Investing in innovation; loans are good

The Social Investment Business plays a crucial role in making loans to support innovation. One of the important lessons we have learnt is that even small community organisations can use loans to grow.

Against a background of cuts in grants this must be a strong way to defeat the cuts and take advantage of future growth.

SIB are working on two projects which have received funding from the Department for Education. Both projects partner with ACEVO member 4Children in the important area of early years and childcare services. This work is all about building the sector’s capacity to both reform and deliver services for young children and their parents – showing the sector can play an active role in public service delivery in a crucial area.

There are thousands of organisations – large and small – providing care, education and play for children . And our sector’s role in improving child welfare has an illustrious history; with the big national charities history stretching back hundreds of years.

Indeed it is thought the very first Government contract for the delivery of public services was for children- with Coram Fields back in the 18th century!

These days, these organisations face the challenge of surviving through the current climate of cuts, and alternative ways of ensuring they can continue to be there to help some of our most needy children is very, very welcome. Loans will grow as a feature of a diverse income streams for charities.

Again,we think loans are new innovation for our sector. In fact charitable foundations were making loans to encourage social entrepreneurs in the 16th century!

The benefits to society, communities, parents and, most importantly, children themselves of getting the right support to children in their earliest years is well known – and expenditure on people at that age is a money saver for government in the long term. So investment in innovation is crucial.

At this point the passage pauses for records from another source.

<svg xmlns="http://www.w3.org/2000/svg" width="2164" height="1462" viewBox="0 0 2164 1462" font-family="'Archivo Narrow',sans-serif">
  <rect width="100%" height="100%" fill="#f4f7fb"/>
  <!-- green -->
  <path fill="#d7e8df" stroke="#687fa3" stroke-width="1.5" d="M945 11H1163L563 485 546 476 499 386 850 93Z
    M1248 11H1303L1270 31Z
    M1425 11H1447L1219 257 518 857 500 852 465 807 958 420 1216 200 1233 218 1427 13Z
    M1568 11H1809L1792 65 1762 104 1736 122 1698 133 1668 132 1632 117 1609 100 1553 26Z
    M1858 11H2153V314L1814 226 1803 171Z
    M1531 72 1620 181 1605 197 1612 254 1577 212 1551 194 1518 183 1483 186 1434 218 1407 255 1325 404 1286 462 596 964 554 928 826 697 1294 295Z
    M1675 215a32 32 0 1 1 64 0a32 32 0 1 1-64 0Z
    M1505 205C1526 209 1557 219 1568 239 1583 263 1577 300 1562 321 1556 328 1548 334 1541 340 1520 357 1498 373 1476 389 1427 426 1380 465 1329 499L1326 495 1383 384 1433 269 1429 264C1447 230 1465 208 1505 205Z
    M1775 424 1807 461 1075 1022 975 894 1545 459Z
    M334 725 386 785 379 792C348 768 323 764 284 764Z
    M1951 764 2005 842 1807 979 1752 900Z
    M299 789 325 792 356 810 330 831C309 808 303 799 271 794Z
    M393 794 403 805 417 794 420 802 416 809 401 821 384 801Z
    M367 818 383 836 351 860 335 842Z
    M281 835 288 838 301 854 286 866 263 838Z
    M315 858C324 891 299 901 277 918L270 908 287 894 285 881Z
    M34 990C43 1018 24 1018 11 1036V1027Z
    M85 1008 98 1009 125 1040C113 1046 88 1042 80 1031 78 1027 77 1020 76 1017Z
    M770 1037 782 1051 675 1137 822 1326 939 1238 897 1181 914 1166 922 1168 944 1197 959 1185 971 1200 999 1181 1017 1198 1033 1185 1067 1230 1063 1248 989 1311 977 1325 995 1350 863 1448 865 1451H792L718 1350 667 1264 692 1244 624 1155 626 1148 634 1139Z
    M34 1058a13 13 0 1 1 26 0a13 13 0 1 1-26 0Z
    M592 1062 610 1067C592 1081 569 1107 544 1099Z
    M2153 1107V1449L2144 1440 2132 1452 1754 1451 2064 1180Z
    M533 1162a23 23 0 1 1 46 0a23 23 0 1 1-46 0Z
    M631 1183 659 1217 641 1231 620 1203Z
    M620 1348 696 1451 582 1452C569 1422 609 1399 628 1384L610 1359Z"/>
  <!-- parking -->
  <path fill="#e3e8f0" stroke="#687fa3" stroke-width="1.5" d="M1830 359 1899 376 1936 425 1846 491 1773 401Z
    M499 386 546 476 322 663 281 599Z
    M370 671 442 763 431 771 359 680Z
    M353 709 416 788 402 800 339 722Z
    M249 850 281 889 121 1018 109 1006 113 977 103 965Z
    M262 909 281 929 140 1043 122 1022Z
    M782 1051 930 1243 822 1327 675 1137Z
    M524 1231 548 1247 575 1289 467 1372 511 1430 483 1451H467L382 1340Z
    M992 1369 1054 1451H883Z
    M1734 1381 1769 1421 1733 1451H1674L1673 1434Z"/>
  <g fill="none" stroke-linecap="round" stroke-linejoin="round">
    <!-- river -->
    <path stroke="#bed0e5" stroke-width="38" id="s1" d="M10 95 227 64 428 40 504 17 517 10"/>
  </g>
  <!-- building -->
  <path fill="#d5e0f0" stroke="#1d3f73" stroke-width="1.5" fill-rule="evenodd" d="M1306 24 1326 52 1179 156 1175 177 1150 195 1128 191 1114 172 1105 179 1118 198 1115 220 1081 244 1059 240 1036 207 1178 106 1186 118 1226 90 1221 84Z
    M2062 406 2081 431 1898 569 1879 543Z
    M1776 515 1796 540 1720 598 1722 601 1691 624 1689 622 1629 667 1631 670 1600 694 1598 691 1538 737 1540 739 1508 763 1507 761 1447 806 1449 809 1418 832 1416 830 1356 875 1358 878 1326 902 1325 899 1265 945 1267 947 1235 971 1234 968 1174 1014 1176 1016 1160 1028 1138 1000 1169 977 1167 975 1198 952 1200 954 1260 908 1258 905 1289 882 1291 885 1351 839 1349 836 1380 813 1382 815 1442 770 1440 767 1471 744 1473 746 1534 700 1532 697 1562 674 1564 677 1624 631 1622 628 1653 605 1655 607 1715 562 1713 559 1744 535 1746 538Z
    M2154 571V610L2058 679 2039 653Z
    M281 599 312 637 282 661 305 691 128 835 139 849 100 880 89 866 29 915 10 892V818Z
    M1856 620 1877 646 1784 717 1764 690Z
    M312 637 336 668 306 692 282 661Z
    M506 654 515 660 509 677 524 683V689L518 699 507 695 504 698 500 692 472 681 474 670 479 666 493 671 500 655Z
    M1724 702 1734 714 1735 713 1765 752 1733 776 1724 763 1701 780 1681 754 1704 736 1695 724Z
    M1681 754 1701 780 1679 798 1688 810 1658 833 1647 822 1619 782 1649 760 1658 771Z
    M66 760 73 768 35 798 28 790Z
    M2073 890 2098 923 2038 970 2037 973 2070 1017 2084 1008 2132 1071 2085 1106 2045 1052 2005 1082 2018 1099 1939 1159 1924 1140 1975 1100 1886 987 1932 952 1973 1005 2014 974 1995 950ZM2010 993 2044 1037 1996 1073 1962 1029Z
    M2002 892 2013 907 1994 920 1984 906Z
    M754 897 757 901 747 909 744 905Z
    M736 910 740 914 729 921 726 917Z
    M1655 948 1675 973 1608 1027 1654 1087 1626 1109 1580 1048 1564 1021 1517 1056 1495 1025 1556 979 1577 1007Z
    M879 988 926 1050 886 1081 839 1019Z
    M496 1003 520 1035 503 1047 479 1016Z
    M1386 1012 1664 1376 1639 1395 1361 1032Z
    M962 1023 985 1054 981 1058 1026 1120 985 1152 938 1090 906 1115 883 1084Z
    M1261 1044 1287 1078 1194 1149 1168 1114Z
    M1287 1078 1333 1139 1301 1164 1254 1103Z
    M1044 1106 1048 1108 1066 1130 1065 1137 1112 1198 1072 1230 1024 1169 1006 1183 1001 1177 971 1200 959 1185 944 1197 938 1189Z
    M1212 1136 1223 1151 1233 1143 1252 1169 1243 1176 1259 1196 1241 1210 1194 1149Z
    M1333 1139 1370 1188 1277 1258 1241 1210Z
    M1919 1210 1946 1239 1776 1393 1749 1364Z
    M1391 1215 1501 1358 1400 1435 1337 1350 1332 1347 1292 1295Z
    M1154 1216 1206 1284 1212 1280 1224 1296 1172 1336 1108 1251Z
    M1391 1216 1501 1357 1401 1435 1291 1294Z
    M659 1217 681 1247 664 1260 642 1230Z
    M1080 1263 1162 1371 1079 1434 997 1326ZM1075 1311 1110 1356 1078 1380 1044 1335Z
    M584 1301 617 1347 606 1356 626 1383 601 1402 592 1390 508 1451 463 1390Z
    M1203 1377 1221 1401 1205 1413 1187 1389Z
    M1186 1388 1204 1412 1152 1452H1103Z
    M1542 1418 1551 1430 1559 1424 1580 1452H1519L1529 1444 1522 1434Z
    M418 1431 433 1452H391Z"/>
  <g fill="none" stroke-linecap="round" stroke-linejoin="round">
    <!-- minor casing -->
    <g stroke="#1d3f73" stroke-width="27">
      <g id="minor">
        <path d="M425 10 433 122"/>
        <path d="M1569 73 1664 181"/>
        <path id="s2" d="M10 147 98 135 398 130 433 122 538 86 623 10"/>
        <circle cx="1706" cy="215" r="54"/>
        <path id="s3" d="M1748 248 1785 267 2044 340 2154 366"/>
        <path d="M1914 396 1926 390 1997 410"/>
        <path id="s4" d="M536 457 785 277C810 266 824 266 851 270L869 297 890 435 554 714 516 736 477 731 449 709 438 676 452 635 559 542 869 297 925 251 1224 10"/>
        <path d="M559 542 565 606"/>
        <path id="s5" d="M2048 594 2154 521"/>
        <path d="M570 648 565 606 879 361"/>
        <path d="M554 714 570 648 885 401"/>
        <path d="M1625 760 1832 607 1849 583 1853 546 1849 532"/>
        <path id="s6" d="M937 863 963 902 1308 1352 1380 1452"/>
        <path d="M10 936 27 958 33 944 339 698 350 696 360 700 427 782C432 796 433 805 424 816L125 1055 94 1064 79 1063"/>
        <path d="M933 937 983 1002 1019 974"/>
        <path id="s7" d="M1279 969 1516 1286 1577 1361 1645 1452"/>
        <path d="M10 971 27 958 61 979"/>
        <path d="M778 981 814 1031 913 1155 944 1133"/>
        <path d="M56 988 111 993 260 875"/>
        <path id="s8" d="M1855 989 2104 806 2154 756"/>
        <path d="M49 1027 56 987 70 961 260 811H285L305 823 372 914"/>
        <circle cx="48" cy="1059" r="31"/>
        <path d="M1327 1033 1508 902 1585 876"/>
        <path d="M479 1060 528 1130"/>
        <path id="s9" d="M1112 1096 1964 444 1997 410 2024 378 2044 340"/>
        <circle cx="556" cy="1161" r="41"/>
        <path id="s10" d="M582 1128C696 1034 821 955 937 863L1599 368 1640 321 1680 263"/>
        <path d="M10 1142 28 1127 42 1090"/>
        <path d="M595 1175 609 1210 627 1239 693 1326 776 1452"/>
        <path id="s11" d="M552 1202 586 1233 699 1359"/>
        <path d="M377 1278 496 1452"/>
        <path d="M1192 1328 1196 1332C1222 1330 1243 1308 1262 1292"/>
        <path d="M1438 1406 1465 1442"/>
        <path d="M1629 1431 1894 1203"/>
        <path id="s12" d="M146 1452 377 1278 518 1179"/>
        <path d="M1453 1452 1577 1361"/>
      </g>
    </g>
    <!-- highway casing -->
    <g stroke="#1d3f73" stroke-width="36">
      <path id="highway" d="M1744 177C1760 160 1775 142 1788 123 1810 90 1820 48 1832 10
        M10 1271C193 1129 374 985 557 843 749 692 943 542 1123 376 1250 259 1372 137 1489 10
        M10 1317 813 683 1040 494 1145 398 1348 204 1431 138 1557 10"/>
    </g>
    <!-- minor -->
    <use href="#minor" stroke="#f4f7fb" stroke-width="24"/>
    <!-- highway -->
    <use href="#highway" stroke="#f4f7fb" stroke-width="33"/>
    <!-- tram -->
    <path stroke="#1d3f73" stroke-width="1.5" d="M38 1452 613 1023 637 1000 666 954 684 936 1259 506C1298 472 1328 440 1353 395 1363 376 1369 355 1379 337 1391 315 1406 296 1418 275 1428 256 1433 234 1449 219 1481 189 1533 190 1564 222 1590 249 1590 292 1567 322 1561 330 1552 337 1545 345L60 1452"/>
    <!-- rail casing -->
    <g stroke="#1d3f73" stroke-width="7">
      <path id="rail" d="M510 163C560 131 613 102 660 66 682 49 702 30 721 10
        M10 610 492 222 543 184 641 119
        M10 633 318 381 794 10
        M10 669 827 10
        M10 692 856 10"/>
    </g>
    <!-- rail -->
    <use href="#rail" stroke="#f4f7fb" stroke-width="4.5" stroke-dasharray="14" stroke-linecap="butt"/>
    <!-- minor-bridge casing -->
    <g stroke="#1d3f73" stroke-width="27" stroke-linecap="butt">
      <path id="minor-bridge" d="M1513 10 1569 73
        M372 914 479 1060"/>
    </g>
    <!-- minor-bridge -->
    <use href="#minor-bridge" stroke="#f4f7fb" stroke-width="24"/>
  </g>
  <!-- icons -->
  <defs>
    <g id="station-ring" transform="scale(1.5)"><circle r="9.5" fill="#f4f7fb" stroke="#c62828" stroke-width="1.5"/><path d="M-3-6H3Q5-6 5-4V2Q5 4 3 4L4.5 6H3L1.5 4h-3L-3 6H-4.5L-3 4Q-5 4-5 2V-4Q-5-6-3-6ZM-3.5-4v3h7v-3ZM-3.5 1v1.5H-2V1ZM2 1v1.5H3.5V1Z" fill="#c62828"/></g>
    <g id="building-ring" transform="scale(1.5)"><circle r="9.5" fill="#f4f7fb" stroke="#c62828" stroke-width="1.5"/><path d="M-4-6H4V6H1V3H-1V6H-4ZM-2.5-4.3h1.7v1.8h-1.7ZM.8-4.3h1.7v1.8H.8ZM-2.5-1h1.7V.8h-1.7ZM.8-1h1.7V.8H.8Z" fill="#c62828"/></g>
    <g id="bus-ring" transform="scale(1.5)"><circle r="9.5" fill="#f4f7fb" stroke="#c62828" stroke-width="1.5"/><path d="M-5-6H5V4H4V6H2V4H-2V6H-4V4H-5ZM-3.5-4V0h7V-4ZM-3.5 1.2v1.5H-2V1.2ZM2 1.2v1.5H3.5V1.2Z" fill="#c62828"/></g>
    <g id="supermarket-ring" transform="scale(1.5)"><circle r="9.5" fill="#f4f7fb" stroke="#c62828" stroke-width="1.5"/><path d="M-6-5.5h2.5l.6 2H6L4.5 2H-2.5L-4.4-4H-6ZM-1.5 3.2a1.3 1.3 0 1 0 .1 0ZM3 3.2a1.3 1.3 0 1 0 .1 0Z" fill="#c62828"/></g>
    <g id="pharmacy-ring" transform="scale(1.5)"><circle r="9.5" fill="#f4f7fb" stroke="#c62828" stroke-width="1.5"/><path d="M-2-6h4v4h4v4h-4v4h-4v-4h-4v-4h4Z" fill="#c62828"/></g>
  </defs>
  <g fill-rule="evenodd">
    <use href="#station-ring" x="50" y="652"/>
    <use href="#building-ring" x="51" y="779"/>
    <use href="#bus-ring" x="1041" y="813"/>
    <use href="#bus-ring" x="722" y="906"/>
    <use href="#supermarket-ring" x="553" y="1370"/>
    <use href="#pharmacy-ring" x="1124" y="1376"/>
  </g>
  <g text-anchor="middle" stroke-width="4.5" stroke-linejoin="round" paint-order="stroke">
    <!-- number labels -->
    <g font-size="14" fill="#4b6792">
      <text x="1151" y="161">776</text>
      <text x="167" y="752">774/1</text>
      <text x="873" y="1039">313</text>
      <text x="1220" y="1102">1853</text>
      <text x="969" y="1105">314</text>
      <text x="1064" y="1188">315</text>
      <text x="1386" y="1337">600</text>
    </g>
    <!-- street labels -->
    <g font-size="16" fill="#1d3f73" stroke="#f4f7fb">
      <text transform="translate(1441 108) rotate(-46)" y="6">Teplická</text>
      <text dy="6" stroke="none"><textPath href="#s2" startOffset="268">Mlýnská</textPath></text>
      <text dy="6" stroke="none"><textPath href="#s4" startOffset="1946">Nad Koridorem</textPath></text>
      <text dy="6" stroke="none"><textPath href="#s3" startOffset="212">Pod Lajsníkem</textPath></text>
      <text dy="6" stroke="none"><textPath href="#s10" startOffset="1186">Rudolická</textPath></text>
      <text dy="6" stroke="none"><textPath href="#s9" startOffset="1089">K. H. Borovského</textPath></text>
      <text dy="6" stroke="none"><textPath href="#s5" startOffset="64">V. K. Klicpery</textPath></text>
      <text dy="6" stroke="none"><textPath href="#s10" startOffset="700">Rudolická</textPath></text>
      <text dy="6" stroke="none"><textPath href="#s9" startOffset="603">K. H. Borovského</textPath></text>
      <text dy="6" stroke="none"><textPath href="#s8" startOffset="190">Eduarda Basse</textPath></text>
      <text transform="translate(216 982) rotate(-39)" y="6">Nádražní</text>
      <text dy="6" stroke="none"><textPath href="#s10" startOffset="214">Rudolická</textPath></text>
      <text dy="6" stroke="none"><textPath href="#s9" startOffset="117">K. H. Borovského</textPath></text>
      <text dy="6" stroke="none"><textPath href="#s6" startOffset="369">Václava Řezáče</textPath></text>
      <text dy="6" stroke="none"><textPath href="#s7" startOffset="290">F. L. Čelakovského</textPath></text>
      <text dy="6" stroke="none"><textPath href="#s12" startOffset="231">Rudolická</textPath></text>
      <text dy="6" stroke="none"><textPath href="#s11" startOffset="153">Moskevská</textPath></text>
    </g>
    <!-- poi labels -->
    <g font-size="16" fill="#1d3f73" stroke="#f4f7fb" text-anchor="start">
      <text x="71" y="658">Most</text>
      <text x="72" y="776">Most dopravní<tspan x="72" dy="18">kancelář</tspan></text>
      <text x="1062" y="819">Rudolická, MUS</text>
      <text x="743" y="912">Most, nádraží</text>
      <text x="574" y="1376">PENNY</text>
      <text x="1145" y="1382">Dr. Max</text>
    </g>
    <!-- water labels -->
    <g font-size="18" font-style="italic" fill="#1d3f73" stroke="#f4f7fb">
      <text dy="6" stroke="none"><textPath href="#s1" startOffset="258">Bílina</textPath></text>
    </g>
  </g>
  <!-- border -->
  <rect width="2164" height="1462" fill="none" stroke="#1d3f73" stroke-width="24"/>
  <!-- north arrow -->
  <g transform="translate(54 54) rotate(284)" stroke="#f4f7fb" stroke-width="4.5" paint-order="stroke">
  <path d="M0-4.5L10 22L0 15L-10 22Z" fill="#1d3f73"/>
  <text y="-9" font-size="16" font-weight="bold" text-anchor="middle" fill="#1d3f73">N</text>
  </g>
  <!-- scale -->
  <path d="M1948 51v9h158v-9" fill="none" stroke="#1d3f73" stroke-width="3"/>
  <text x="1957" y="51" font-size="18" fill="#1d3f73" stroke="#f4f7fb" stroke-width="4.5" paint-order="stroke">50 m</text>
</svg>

Children’s services are an area where a lot of innovative developments are taking place for the sector. The good old Big Lottery Fund recently announced the Improving Futures Fund, a £20m programme that will fund charity-led partnerships supporting families with vulnerable children.

Loans will be important in securing government contracts. This is exactly what sector organisations should be doing – getting paid by the government in exchange for their crucial work (although I know some people still have trouble understanding the concept that charities can earn money this way, just like private sector service providers!).

With the diminishing access to grants, public service contracts are going to be one way for some community groups, charities and social enterprises to source alternative forms of income, and demonstrate that they can provide a measurably increased social impact when delivering these services.

It’s also great to see the encouragement of charities to work together locally to provide the best service to those need it the most. Working together in consortia also gives charities and social enterprises, big and small, the opportunity to deliver local services and play a part in winning local authority contracts. This will also lead to a stronger local sector which is less reliant on grant funding.